TASK PROMPT
Your reply must be the number of lines in the entries that hold the word "center", and nothing else.

Dataset items

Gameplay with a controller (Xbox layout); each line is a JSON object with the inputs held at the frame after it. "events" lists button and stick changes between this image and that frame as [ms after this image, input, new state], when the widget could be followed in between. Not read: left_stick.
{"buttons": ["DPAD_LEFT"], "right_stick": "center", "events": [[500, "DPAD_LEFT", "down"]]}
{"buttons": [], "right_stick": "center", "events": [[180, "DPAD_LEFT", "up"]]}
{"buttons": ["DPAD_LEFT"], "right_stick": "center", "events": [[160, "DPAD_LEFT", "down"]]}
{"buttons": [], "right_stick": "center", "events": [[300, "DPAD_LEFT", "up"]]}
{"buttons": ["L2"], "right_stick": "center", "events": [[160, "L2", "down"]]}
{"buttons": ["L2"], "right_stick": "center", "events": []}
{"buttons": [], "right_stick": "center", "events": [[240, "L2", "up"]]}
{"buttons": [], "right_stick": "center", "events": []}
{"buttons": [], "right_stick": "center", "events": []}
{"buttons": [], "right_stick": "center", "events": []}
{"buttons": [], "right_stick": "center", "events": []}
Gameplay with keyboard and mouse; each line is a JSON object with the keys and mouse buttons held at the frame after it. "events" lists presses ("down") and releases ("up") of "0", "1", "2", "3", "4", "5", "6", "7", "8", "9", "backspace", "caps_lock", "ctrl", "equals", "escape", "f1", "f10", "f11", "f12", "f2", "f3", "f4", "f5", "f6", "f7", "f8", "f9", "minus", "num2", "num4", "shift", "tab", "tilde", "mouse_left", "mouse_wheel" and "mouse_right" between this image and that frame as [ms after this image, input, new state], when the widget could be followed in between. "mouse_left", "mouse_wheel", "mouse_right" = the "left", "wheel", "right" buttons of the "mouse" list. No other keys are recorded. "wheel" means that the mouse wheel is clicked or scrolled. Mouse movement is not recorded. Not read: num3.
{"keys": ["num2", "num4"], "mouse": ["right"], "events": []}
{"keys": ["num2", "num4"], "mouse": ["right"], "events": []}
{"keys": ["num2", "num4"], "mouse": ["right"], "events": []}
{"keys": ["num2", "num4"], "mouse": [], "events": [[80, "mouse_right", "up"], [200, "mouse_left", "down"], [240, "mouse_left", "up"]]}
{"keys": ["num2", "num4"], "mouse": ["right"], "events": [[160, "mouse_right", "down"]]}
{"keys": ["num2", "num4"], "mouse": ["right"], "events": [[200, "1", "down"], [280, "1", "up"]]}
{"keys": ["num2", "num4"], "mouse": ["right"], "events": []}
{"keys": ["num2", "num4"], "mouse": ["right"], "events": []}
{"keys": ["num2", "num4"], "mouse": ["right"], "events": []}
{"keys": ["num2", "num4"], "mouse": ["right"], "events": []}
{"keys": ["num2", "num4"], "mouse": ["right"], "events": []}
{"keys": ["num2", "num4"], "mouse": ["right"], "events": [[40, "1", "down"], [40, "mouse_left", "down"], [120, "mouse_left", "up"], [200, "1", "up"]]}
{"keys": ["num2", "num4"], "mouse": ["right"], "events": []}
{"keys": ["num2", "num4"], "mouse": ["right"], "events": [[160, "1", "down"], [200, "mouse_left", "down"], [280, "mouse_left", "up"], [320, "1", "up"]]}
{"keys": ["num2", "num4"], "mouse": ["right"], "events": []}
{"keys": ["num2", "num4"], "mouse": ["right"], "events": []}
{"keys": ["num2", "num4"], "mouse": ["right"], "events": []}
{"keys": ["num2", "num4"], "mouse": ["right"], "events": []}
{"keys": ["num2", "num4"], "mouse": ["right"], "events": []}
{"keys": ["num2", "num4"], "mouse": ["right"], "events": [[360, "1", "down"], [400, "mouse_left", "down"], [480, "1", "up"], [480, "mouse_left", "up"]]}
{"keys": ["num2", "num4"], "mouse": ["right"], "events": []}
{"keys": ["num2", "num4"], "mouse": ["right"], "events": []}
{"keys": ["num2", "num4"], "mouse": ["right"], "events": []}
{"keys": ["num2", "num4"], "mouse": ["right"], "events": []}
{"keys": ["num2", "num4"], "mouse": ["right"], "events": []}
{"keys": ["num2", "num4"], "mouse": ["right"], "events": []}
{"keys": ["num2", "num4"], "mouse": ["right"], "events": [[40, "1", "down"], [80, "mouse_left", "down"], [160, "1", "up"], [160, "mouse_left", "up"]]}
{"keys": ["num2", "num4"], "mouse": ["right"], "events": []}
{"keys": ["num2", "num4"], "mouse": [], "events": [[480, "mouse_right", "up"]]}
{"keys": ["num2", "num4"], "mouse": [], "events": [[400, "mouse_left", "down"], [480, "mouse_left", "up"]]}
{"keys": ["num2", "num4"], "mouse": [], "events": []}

PROBLEM SOLUTION
11